= YOUR TASKS =
a) Duplicate the passage on local investing word for word, from "A security is" up to and including "debt is securities)".
b) Can you write the next part of the passage on local investing, picking up right after its last line?

# SELECTED PASSAGE start

Engaging
Direct local investing is slow yet rewarding. Local investors need passion, time, and energy to find and evaluate opportunities and get to know the people offering them. Get-rich-quick results are rare and not the expectation of local investments.
As private investments (not traded on public exchanges like the New York Stock Exchange or NASDAQ), local investments are illiquid, meaning they cannot be readily sold for cash without significant value loss. Direct local investing requires a “buy and hold” mindset. Returns may be well-defined (loans) or uncertain (stock shares). Understanding different security types, their risks, and liquidity is essential for due diligence.
Ways to Invest Locally
Local investing opportunities come in many forms, with varying degrees of complexity and risk. Broadly speaking, there are two main categories:
Securities
This broad category includes debt and equity investments where investors expect repayment plus returns. Common types include stock, LLC membership units, limited partnership interests, bonds, investment notes, convertible notes, revenue share instruments, and digital tokens.
A security is any agreement where an investor gives money expecting repayment with a financial return. Even personal loans between friends at interest rates above zero are considered securities. Since principal repayment and profits depend on business management, securities carry inherent risks and are carefully regulated.
Common types:
- Equity: ownership stake in a business
- Debt: some debt instruments offered broadly (not all debt is securities)

# SELECTED PASSAGE end
# RECORDS start

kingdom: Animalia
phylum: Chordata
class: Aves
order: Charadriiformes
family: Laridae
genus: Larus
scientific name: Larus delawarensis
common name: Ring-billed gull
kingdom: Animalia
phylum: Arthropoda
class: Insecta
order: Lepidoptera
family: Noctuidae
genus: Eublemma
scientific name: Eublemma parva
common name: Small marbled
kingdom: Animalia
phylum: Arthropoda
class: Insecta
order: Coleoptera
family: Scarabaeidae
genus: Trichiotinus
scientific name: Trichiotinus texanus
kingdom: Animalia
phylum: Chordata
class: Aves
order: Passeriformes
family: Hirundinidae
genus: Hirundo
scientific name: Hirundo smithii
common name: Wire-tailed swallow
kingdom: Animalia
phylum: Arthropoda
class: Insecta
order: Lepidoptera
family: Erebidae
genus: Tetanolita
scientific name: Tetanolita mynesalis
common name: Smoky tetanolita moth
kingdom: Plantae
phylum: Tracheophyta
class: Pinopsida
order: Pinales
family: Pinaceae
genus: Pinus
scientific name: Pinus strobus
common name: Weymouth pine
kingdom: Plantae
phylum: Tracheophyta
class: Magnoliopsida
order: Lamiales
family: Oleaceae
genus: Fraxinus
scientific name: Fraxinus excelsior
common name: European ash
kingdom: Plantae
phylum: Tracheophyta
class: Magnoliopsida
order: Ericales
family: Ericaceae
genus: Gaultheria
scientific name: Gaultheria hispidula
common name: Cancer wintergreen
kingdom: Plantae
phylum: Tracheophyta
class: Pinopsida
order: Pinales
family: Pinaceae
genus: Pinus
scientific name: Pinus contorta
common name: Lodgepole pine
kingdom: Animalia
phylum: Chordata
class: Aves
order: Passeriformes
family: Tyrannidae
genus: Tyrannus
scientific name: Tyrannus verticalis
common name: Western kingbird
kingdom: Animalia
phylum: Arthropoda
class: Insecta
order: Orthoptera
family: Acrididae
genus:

# RECORDS end

= ANSWER LIST =
a)
A security is any agreement where an investor gives money expecting repayment with a financial return. Even personal loans between friends at interest rates above zero are considered securities. Since principal repayment and profits depend on business management, securities carry inherent risks and are carefully regulated.
Common types:
- Equity: ownership stake in a business
- Debt: some debt instruments offered broadly (not all debt is securities)

b)
- Royalty: revenue or profit sharing agreements
Non-Securities
Some investments aren’t regulated under securities laws but may fall under other regulations. These include gifts and grants, bank deposits, direct real estate ownership, and some debt types (private loans for personal use or secured by real estate).
Non-securities opportunities include:
- Bank/Credit Union Deposits: Institutions lend your money to local businesses and nonprofits. BankLocal helps identify which banks reinvest most in your community.
- Donation/Reward-Based Crowdfunding: Platforms like Kickstarter and Indiegogo let contributors fund projects for non-financial rewards like products or services. Well-suited for very early-stage ideas.
- Privately Negotiated Loans: One-on-one negotiations, particularly real estate-secured loans, are typically not securities.
Legal Framework for Locally Investing
Securities laws and regulations protect investors by preventing fraud through the required disclosure of material facts and risks. While complex, a basic understanding empowers investors to recognize when issuers comply with or ignore the law.
In the U.S., Congress passes laws setting broad policies, while government agencies write detailed regulations. Both have full legal effect. Securities regulation exists at the federal (SEC) and state levels, creating four legal areas for any investment: federal and state securities laws, plus federal and state securities regulations. They all collectively dictate the “rules of the road” for all securities offerings you will encounter.
Accredited Investor
An accredited investor is someone with a net worth over $1 million (excluding primary residence) and/or individual income over $200k or joint income over $300k in each of the last two years, with a reasonable expectation of the same income level.
Accredited investors have enough assets/income that lawmakers feel less obligated to protect them from risky investments. Federal and state laws allow companies to offer securities to accredited investors under less strict requirements than for unaccredited investors.
This creates an unfair consequence: accredited-type offerings become the riskier yet more profitable opportunities (private equity, venture capital, hedge funds), while unaccredited investors—the vast majority of Americans—are excluded.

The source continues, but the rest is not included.